Selected excerpt |

# Air box filling up with oil. (Yes i have a catch can) NEED HELP.



## 06REDGRIZZ (Mar 6, 2009)

What up guys its been a while since i been on here and i need to hear some other opinoins on why my air box is still filling up with oil. I have the YFZ catch can, the drain for the can is routed to the intake inspection cover on the reap cylinder. Heres the story. Yesterday one of my friends and i was riding some wheelies like we always do. (he has a brute exactly like mine with all the same mods including a catch can) While we were holding out a long wheelie my air box filled up with so much oil it started missing and of the front end came down. It missed for a second then cleared up. Ran fine but the air box had so much oil in it i could not do WOT without it sucking more oil down the throttle bodies. What do i need to do different besides not riding wheelies cause thats not going to happen. :saevilw:


----------



## 2010Bruterider (Jun 20, 2010)

Sounds like your catch can is filling with oil to the point that it's still getting in the air box. Maybe a bigger catch can? where did you mount the catch can? could you include a pic, so we can see what you're working with? I'm sure there is a solution to this problem.

Data extracts |
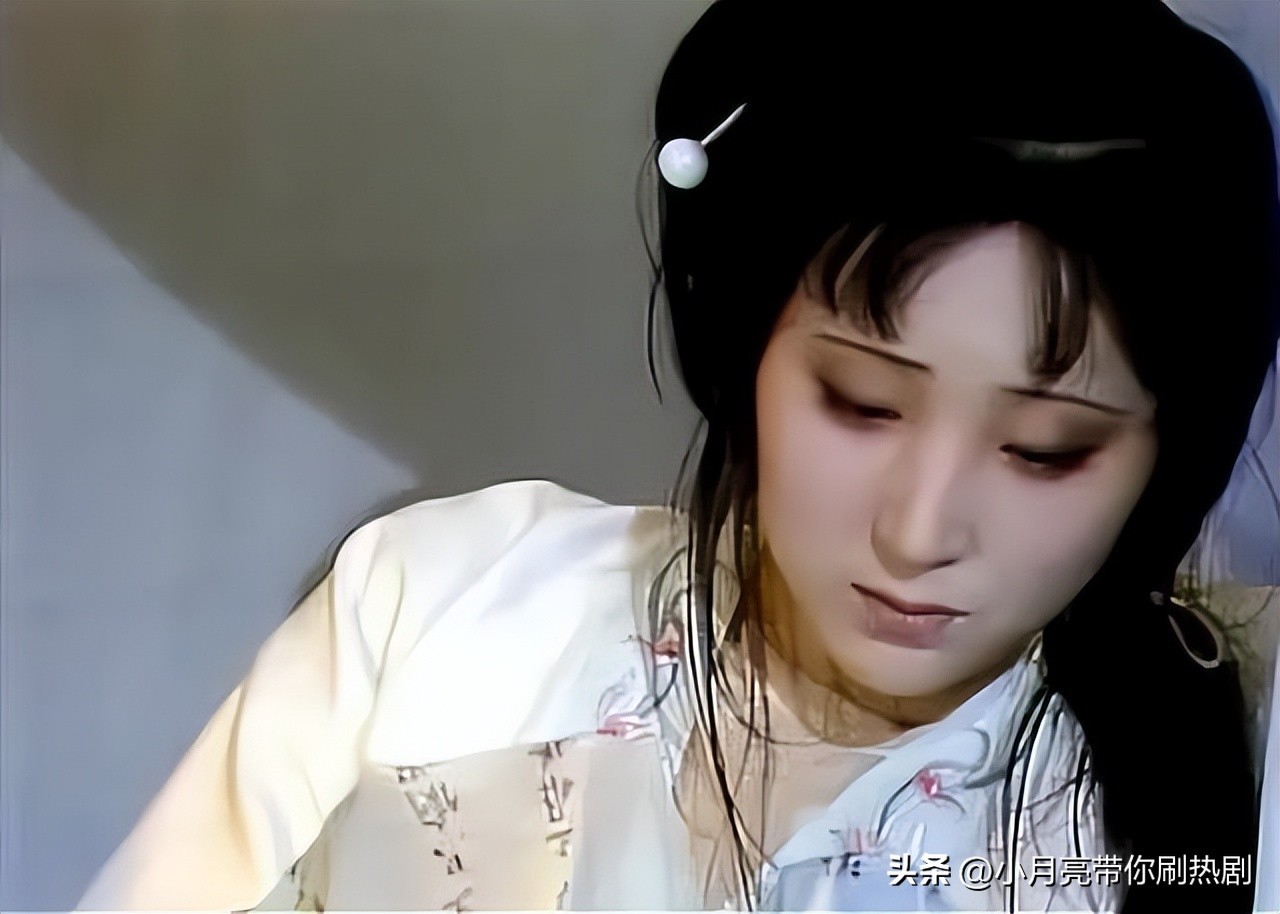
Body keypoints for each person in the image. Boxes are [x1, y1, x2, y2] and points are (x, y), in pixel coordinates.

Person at [77, 2, 1279, 912]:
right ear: (737, 344)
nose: (918, 531)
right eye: (860, 402)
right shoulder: (447, 610)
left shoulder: (1231, 776)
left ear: (1166, 453)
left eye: (1043, 450)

Assignment 1 |
From the air box thread, reproduce everything from "What up guys" down to "(Jun 20, 2010)".
Assignment 2 |
In the air box thread, which catch can does the original poster say is installed?

Answer section 1 |
What up guys its been a while since i been on here and i need to hear some other opinoins on why my air box is still filling up with oil. I have the YFZ catch can, the drain for the can is routed to the intake inspection cover on the reap cylinder. Heres the story. Yesterday one of my friends and i was riding some wheelies like we always do. (he has a brute exactly like mine with all the same mods including a catch can) While we were holding out a long wheelie my air box filled up with so much oil it started missing and of the front end came down. It missed for a second then cleared up. Ran fine but the air box had so much oil in it i could not do WOT without it sucking more oil down the throttle bodies. What do i need to do different besides not riding wheelies cause thats not going to happen. :saevilw:


----------



## 2010Bruterider (Jun 20, 2010)

Answer section 2 |
The YFZ catch can.